INSTRUCTIONS FOR THE TASK
From the first line to the last, set down the data exactly as given.

EXTRACTED INFORMATION
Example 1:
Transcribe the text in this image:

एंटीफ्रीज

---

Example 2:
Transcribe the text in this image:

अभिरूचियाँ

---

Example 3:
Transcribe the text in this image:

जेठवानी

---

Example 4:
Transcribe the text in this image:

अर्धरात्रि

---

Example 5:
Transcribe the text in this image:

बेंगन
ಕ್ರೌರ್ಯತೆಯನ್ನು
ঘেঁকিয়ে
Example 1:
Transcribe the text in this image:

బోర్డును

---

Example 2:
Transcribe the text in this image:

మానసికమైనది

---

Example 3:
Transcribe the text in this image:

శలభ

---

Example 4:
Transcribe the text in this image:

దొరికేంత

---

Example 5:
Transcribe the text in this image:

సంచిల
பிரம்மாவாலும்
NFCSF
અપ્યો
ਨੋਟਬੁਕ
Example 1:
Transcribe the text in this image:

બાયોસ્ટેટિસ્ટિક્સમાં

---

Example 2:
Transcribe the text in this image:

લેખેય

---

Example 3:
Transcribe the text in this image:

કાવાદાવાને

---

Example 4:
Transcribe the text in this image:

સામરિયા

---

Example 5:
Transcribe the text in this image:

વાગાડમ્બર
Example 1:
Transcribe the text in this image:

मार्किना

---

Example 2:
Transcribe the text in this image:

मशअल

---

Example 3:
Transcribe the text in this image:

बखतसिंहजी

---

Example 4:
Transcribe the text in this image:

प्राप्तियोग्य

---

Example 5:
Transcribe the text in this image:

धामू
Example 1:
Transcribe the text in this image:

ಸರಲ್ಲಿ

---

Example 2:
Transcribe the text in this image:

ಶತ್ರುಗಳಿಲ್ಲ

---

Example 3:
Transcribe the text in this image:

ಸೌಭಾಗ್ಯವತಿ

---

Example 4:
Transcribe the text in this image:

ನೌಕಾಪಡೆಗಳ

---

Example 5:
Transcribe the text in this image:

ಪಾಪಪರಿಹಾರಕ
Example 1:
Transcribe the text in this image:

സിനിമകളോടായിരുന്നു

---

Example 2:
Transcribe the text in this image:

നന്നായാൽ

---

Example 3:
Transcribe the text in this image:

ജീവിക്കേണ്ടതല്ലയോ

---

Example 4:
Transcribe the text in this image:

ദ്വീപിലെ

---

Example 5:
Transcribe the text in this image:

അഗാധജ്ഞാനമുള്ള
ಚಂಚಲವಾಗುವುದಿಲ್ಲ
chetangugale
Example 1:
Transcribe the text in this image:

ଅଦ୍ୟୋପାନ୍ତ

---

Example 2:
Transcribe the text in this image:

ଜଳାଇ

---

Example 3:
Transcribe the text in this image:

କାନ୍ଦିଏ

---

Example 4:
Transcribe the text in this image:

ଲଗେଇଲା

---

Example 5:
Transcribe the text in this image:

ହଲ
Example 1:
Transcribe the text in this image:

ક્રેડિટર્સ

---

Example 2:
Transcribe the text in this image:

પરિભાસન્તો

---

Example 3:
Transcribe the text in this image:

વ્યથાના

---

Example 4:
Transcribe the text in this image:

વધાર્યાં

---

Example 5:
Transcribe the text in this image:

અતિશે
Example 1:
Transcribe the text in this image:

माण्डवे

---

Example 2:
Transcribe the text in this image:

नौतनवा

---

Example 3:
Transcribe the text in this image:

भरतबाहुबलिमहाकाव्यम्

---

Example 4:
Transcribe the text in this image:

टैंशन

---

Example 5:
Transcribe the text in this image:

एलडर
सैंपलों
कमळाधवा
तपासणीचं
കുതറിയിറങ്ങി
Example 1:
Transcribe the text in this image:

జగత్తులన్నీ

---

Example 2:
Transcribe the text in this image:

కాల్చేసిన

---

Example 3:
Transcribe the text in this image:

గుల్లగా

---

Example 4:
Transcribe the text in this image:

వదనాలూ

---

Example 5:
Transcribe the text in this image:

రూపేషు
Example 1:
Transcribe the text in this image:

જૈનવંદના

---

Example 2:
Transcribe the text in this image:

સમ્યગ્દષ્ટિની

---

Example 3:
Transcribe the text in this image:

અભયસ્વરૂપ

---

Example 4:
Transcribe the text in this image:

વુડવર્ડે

YOUR RESPONSE
Example 1:
Transcribe the text in this image:

एंटीफ्रीज

---

Example 2:
Transcribe the text in this image:

अभिरूचियाँ

---

Example 3:
Transcribe the text in this image:

जेठवानी

---

Example 4:
Transcribe the text in this image:

अर्धरात्रि

---

Example 5:
Transcribe the text in this image:

बेंगन
ಕ್ರೌರ್ಯತೆಯನ್ನು
ঘেঁকিয়ে
Example 1:
Transcribe the text in this image:

బోర్డును

---

Example 2:
Transcribe the text in this image:

మానసికమైనది

---

Example 3:
Transcribe the text in this image:

శలభ

---

Example 4:
Transcribe the text in this image:

దొరికేంత

---

Example 5:
Transcribe the text in this image:

సంచిల
பிரம்மாவாலும்
NFCSF
અપ્યો
ਨੋਟਬੁਕ
Example 1:
Transcribe the text in this image:

બાયોસ્ટેટિસ્ટિક્સમાં

---

Example 2:
Transcribe the text in this image:

લેખેય

---

Example 3:
Transcribe the text in this image:

કાવાદાવાને

---

Example 4:
Transcribe the text in this image:

સામરિયા

---

Example 5:
Transcribe the text in this image:

વાગાડમ્બર
Example 1:
Transcribe the text in this image:

मार्किना

---

Example 2:
Transcribe the text in this image:

मशअल

---

Example 3:
Transcribe the text in this image:

बखतसिंहजी

---

Example 4:
Transcribe the text in this image:

प्राप्तियोग्य

---

Example 5:
Transcribe the text in this image:

धामू
Example 1:
Transcribe the text in this image:

ಸರಲ್ಲಿ

---

Example 2:
Transcribe the text in this image:

ಶತ್ರುಗಳಿಲ್ಲ

---

Example 3:
Transcribe the text in this image:

ಸೌಭಾಗ್ಯವತಿ

---

Example 4:
Transcribe the text in this image:

ನೌಕಾಪಡೆಗಳ

---

Example 5:
Transcribe the text in this image:

ಪಾಪಪರಿಹಾರಕ
Example 1:
Transcribe the text in this image:

സിനിമകളോടായിരുന്നു

---

Example 2:
Transcribe the text in this image:

നന്നായാൽ

---

Example 3:
Transcribe the text in this image:

ജീവിക്കേണ്ടതല്ലയോ

---

Example 4:
Transcribe the text in this image:

ദ്വീപിലെ

---

Example 5:
Transcribe the text in this image:

അഗാധജ്ഞാനമുള്ള
ಚಂಚಲವಾಗುವುದಿಲ್ಲ
chetangugale
Example 1:
Transcribe the text in this image:

ଅଦ୍ୟୋପାନ୍ତ

---

Example 2:
Transcribe the text in this image:

ଜଳାଇ

---

Example 3:
Transcribe the text in this image:

କାନ୍ଦିଏ

---

Example 4:
Transcribe the text in this image:

ଲଗେଇଲା

---

Example 5:
Transcribe the text in this image:

ହଲ
Example 1:
Transcribe the text in this image:

ક્રેડિટર્સ

---

Example 2:
Transcribe the text in this image:

પરિભાસન્તો

---

Example 3:
Transcribe the text in this image:

વ્યથાના

---

Example 4:
Transcribe the text in this image:

વધાર્યાં

---

Example 5:
Transcribe the text in this image:

અતિશે
Example 1:
Transcribe the text in this image:

माण्डवे

---

Example 2:
Transcribe the text in this image:

नौतनवा

---

Example 3:
Transcribe the text in this image:

भरतबाहुबलिमहाकाव्यम्

---

Example 4:
Transcribe the text in this image:

टैंशन

---

Example 5:
Transcribe the text in this image:

एलडर
सैंपलों
कमळाधवा
तपासणीचं
കുതറിയിറങ്ങി
Example 1:
Transcribe the text in this image:

జగత్తులన్నీ

---

Example 2:
Transcribe the text in this image:

కాల్చేసిన

---

Example 3:
Transcribe the text in this image:

గుల్లగా

---

Example 4:
Transcribe the text in this image:

వదనాలూ

---

Example 5:
Transcribe the text in this image:

రూపేషు
Example 1:
Transcribe the text in this image:

જૈનવંદના

---

Example 2:
Transcribe the text in this image:

સમ્યગ્દષ્ટિની

---

Example 3:
Transcribe the text in this image:

અભયસ્વરૂપ

---

Example 4:
Transcribe the text in this image:

વુડવર્ડે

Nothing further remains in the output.